Arriviamo al 1800 quando la sirena verrà ampiamente rappresentata nell’arte e non solo. In letteratura con Andersen ella rappresenterà l’ideale dell’amore romantico in controtendenza con la maggior parte delle raffigurazioni ( vedi nel blog Il favoloso Andersen parte I e II di Maria Grazia Morsella).
La più ampia raffigurazione di sirene, nella pittura, si attesta però nel XIX secolo quando fu rappresentata inequivocabilmente come donna fatale, irresistibile, che porta l’uomo a certa rovina.

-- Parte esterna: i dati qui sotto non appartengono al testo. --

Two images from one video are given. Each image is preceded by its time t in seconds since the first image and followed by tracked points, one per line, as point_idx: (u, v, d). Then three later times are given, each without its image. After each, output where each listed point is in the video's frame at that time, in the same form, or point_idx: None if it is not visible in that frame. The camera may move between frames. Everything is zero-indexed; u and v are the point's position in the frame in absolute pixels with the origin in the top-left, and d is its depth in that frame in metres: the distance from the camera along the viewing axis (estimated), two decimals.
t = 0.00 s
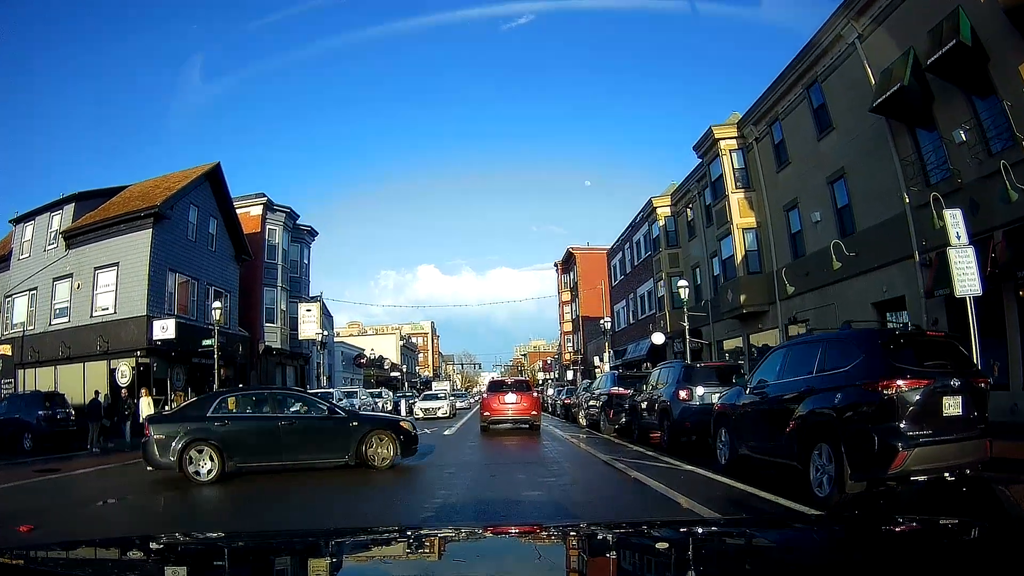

Per questo i pittori indugiarono, con compiacimento, sulle soavi nudità di queste figure, che, in molti casi, persero persino la coda, descrivendo questo essere molto seducente, con seni prominenti, dal corpo flessuoso e dalla capigliatura fluente simboleggiante tutte le seduzioni femminili e le tentazioni demoniache.
Questa premessa per giungere a mostrarvi le opere che raffigurano le sirene. in questo post vedremo
le opere di John William Waterhouse
John William Waterhouse (Roma, 6 aprile 1849 – Londra, 10 febbraio 1917) è stato un pittore britannico, appartenente alla corrente preraffaellita.
Viene considerato un "Preraffaellita moderno", in quanto i suoi lavori risalgono a qualche decennio dopo lo scioglimento della confraternita dei Preraffaelliti. La sua pittura infatti subisce da una parte la loro influenza stilistica, e dall'altra quella degli impressionisti suoi contemporanei. I suoi dipinti sono prevalentemente a soggetto mitologico o arturiano.
È nel decennio 1880 che John William Waterhouse comincia ad abbracciare il preraffaellismo: troviamo fra le opere le celebri interpretazioni della Dama di Shalott di Tennyson e si intensifica la sua opera legata a Shakespeare. Sempre più interessato al preraffaellismo, John William Waterhouse focalizza molta attenzione ai particolari naturali, fiori, piante… senza tuttavia trascurare l’insieme. Al centro di molte scene vi è sempre la figura femminile, spesso vista quasi in veste sacerdotale o attraverso figure mitologiche al femminile.
Rappresentazioni dell’eterno femminino, ma anche del significato simbolico del femminile: la natura è donna, l’acqua è donna, la seduzione è donna.
Come nei preraffaelliti, le tele alternano sacro e profano, mitologia e religione, poesia e storia antica.
Anche il decennio successivo si rivela una conferma della strada scelta da John William Waterhouse: una pittura sempre più concentrata sulla narrazione del femminile, letterario e simbolico.
Anche gli ultimi anni di vita di John William Waterhouse sono molto prolifici. Le sue opere non diventano mai fotografiche, ma fra la realtà e la tela il pittore interpone il filtro dell’arte, dell’interpretazione, della sublimazione.
John William Waterhouse è, attraverso i colori, a sua volta poeta.